Saturday, March 31, 2007

Lal Muni Devi & Kiran Devi - Bihar

Today I am mentioning stories of two very-very common women of Bihar: Lal Muni & Kiran, The common link between them is that both of them are from near around Patna.

Bihar may be the poorest state till date, but its people are wonderfully talented since ages. Some of the stories of individual successes perplex one raising obvious question, ‘why is then the state so poorly placed on the development index?’

Lets Start with Lal Muni Devi :: For Lal Muni Devi, the challenge was to survive on her farming skills without having any land of her own to plough. So the poor, uneducated woman from Azad Nagar village in Patna district used her dank, thatched house to grow mushrooms. And now she is in a Mexican gallery of top farmers from Asia. A photograph of Lal Muni and the story of her achievement have been put on the website of CIMMYT (http://www.cimmyt.org/english/wps/news/2006/feb/whats_wheat.htm), a well-known Mexican institute engaged in research for improvement of maize and wheat crop.

Lal Muni Devi finds mention as an inspirational farmer among 25 from seven Asian countries.

“I have heard that my photo has been published in America. I want to see it,” said Lal Muni, who wanted to know how she could go to America to see her photo.

Till four years back, Lal Muni used to work for other farmers as a daily labourer. Then instructors from Indian Institute for Agricultural Research (ICAR) brought together 25 women from the village and taught them how to grow mushrooms.

Lal Muni says what made her happy was that she did not need any land to grow mushrooms, a plant she had never even heard of till the ICRA training. It also helped that market was easily available in nearby Patna city.

“I learnt that I could grow mushrooms them in my house and later found that they earned good profit too,” she says with a broad smile.

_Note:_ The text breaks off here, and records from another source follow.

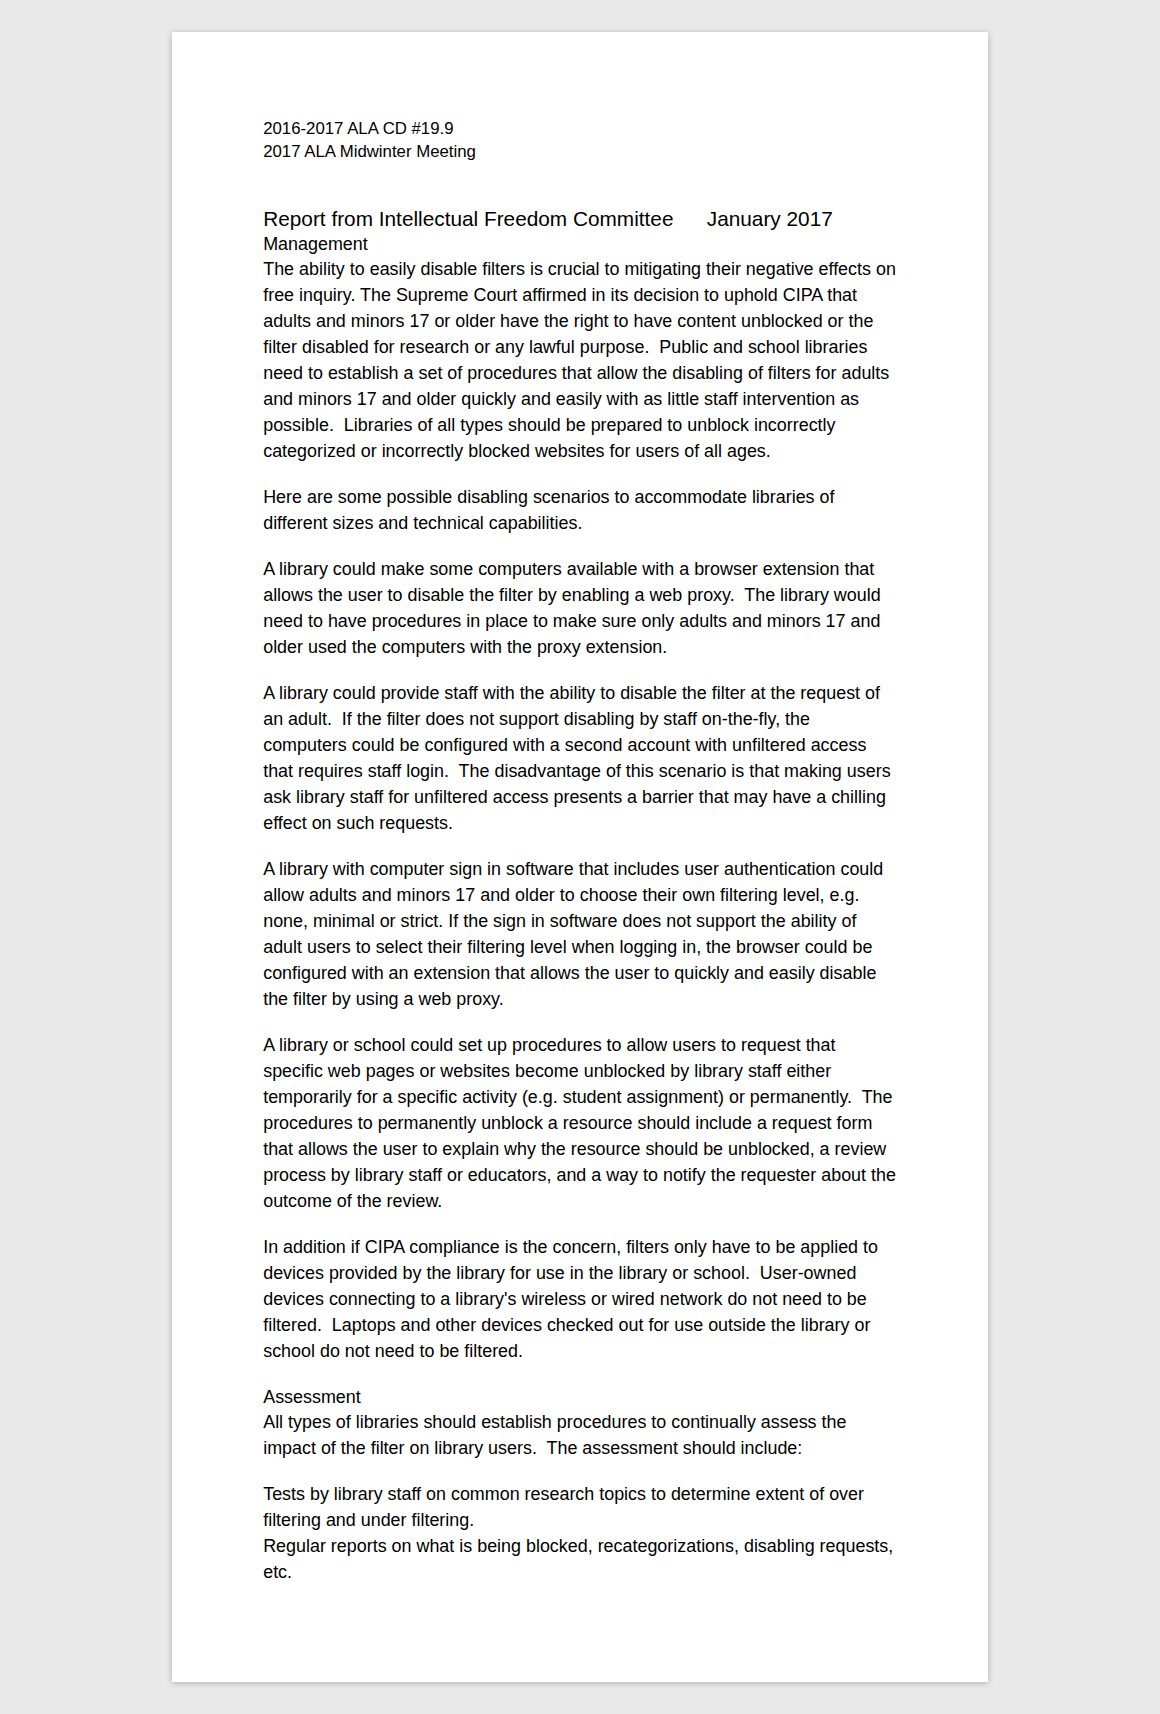2016-2017 ALA CD #19.9
2017 ALA Midwinter Meeting
Report from Intellectual Freedom CommitteeJanuary 2017
Management
The ability to easily disable filters is crucial to mitigating their negative effects on free inquiry. The Supreme Court affirmed in its decision to uphold CIPA that adults and minors 17 or older have the right to have content unblocked or the filter disabled for research or any lawful purpose. Public and school libraries need to establish a set of procedures that allow the disabling of filters for adults and minors 17 and older quickly and easily with as little staff intervention as possible. Libraries of all types should be prepared to unblock incorrectly categorized or incorrectly blocked websites for users of all ages.
Here are some possible disabling scenarios to accommodate libraries of different sizes and technical capabilities.
A library could make some computers available with a browser extension that allows the user to disable the filter by enabling a web proxy. The library would need to have procedures in place to make sure only adults and minors 17 and older used the computers with the proxy extension.
A library could provide staff with the ability to disable the filter at the request of an adult. If the filter does not support disabling by staff on-the-fly, the computers could be configured with a second account with unfiltered access that requires staff login. The disadvantage of this scenario is that making users ask library staff for unfiltered access presents a barrier that may have a chilling effect on such requests.
A library with computer sign in software that includes user authentication could allow adults and minors 17 and older to choose their own filtering level, e.g. none, minimal or strict. If the sign in software does not support the ability of adult users to select their filtering level when logging in, the browser could be configured with an extension that allows the user to quickly and easily disable the filter by using a web proxy.
A library or school could set up procedures to allow users to request that specific web pages or websites become unblocked by library staff either temporarily for a specific activity (e.g. student assignment) or permanently. The procedures to permanently unblock a resource should include a request form that allows the user to explain why the resource should be unblocked, a review process by library staff or educators, and a way to notify the requester about the outcome of the review.
In addition if CIPA compliance is the concern, filters only have to be applied to devices provided by the library for use in the library or school. User-owned devices connecting to a library's wireless or wired network do not need to be filtered. Laptops and other devices checked out for use outside the library or school do not need to be filtered.
Assessment
All types of libraries should establish procedures to continually assess the impact of the filter on library users. The assessment should include:
Tests by library staff on common research topics to determine extent of over filtering and under filtering.
Regular reports on what is being blocked, recategorizations, disabling requests, etc.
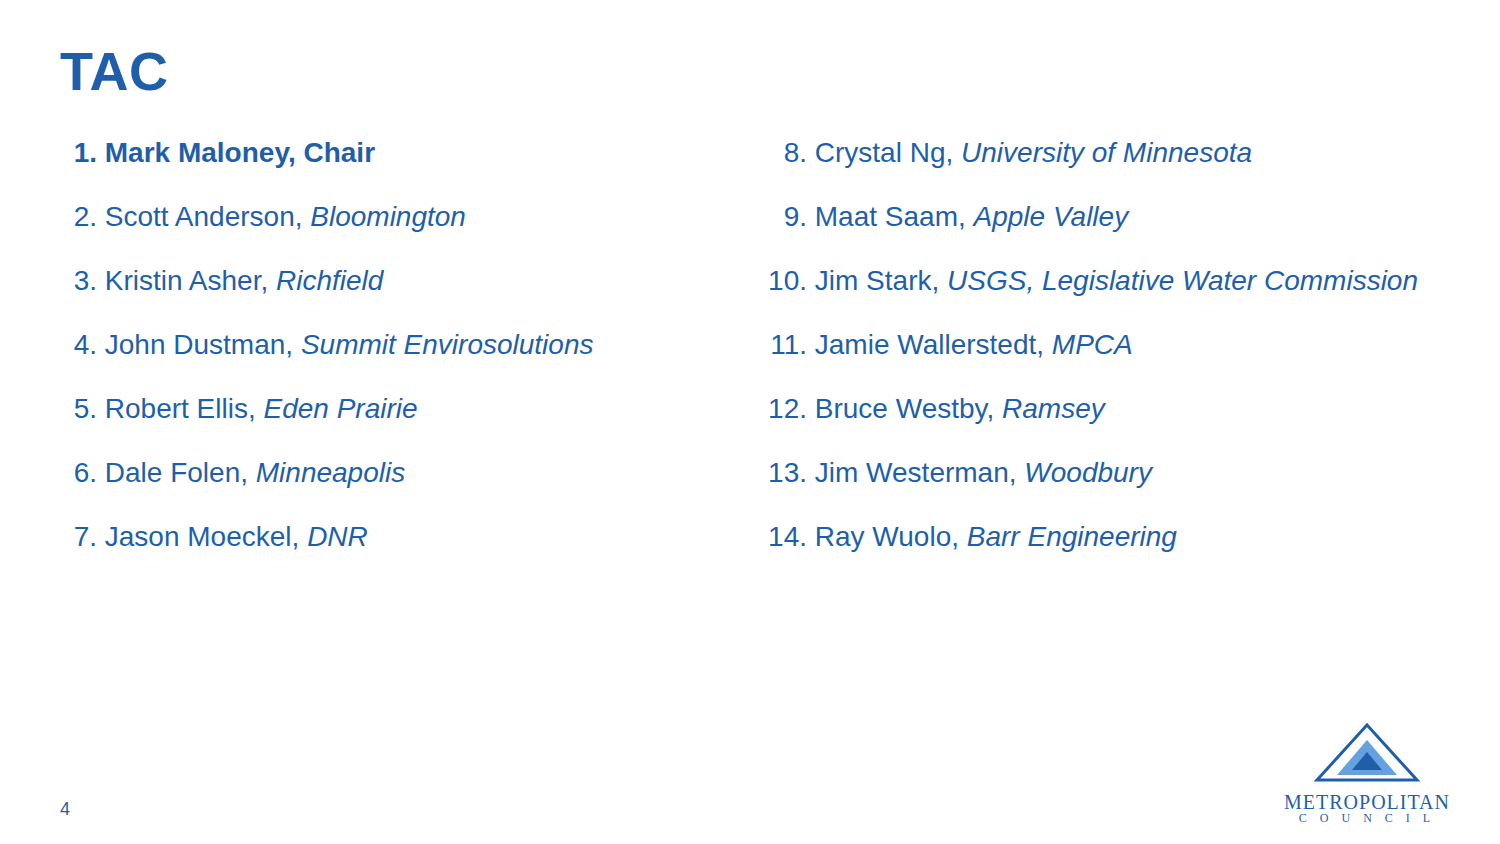TAC
Mark Maloney, Chair
Scott Anderson, Bloomington
Kristin Asher, Richfield
John Dustman, Summit Envirosolutions
Robert Ellis, Eden Prairie
Dale Folen, Minneapolis
Jason Moeckel, DNR
Crystal Ng, University of Minnesota
Maat Saam, Apple Valley
Jim Stark, USGS, Legislative Water Commission
Jamie Wallerstedt, MPCA
Bruce Westby, Ramsey
Jim Westerman, Woodbury
Ray Wuolo, Barr Engineering
4
METROPOLITAN
C O U N C I L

The reason why she got a compliment from a wheat-promotion agency is that balls of wheat husk are used for growing the mushrooms. Packed in plastic bags, the balls hang in rows under her thatched roof, nourishing the oyster mushroom shoots in the humid setting.

For the first two years, ICAR provided free seeds but now the women buy it at Rs 60 a kg.

“One kilogram of seed yields 10-14 kg of mushroom. The winter variety sells at Rs 50-60 per kg while in summer they get Rs 80-120,” said A R Khan, principal scientist at ICAR in Patna.

It takes just three months for the crop to be ready and it can be grown round the year with a little bit of care.

But of the 25 women, at least half quit after ICAR stopped providing free seeds. “I had left growing the mushrooms, but I will now start again and become like Lal Muni,” says Nirmala Devi of the same village.

Many men from the village are also picking up farming after seeing the price mushrooms fetch. Khan said recently a team from the Bill & Melinda Gates Foundation came to Azad Nagar to meet Lal Muni and other farmers. The foundation run by Microsoft co-founder Bill Gates has shown interest in agricultural projects in the state that target poor farmers.



Meet Lal Muni Devi





Now the story of Kiran Devi

Kiran is another woman with the manly guts. She came from a poor background. Kiran started with a teashop, but today Kiran is in business of junk selling in Patna. As usual, the profession requires guts to deal with the people with whom she is to deal. The business flourished and now Kiran also owns a number of rickshaws too and get them plied on rental. This business also requires tough handling, but Kiran has plenty of that. Kiran has now found a place in the new Class IV math textbook from National Council of Educational Research and training (NCERT) that is all about math and real life.